Les bailleurs de logements sociaux n'étant, ainsi qu'il vient d'être dit, pas dépourvus de moyens d'action à l'encontre des locataires qui refusent de se conformer à leurs obligations, il n'est pas nécessaire, pour atteindre le but poursuivi, de priver les locataires sociaux de la garantie que représente à cet égard l'intervention du juge avant qu'il puisse être mis fin au contrat de bail.

B.25.3. Il est vrai qu'un contrôle judiciaire peut toujours intervenir a posteriori, après qu'il a été mis fin au contrat de bail en application d'une clause résolutoire expresse. L'intervention du juge à ce moment, lorsque le locataire a perdu son logement et que celui-ci a pu être attribué à une autre personne, ne saurait toutefois compenser le défaut d'intervention du juge pour mettre fin au contrat, puisque, s'il devait s'avérer que le bailleur a commis une erreur d'appréciation, il ne peut être garanti que le locataire privé de son logement le retrouverait.
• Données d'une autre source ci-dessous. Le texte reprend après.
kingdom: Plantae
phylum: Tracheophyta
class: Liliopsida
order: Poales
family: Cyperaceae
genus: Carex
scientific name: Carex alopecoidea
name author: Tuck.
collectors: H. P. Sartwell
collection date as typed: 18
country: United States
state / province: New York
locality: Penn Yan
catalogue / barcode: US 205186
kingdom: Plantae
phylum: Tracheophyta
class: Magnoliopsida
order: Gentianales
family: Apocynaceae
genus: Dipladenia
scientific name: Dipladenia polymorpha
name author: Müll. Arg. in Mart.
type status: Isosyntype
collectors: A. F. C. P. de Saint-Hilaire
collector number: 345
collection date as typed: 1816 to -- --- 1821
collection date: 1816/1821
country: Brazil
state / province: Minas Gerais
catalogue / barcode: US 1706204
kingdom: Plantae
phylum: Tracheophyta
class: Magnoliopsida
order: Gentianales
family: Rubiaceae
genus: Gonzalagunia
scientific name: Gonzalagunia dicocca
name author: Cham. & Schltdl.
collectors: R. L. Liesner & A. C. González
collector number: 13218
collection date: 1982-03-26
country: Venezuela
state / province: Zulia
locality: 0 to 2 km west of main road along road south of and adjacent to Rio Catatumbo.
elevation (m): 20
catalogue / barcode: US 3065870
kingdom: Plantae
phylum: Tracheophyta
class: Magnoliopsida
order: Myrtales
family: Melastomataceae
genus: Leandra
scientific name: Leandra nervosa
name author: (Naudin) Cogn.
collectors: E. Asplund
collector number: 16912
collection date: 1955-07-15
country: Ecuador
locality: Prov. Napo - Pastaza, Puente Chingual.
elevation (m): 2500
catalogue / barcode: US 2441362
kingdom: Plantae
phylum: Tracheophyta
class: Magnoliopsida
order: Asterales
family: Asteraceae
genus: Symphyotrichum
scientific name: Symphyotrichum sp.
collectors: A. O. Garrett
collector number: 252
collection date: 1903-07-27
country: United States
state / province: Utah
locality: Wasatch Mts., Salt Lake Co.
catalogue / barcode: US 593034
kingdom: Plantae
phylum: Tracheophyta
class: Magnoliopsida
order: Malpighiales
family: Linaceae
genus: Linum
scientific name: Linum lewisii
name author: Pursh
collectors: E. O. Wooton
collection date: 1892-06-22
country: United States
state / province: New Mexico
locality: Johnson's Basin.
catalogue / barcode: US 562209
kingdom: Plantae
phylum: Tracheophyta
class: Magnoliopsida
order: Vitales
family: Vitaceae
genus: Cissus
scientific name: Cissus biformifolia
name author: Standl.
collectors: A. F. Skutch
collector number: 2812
B.26. Il découle de ce qui précède que la possibilité de faire figurer une clause résolutoire expresse dans le contrat de bail, au détriment des locataires de logements sociaux, n'est pas raisonnablement justifiée par rapport au droit à un logement décent, garanti par l'article 23 de la Constitution.

L'article 92, § 1er, alinéa 1er, 6°, doit être annulé. Doivent également être annulés, à l'avant-dernière phrase de l'article 92, § 1er, alinéa 1er, 3°, les mots : « à défaut d'une évaluation négative par le bailleur d'une habitation sociale par rapport à ses obligations, visées au § 3 », ainsi que la dernière phrase de la même disposition.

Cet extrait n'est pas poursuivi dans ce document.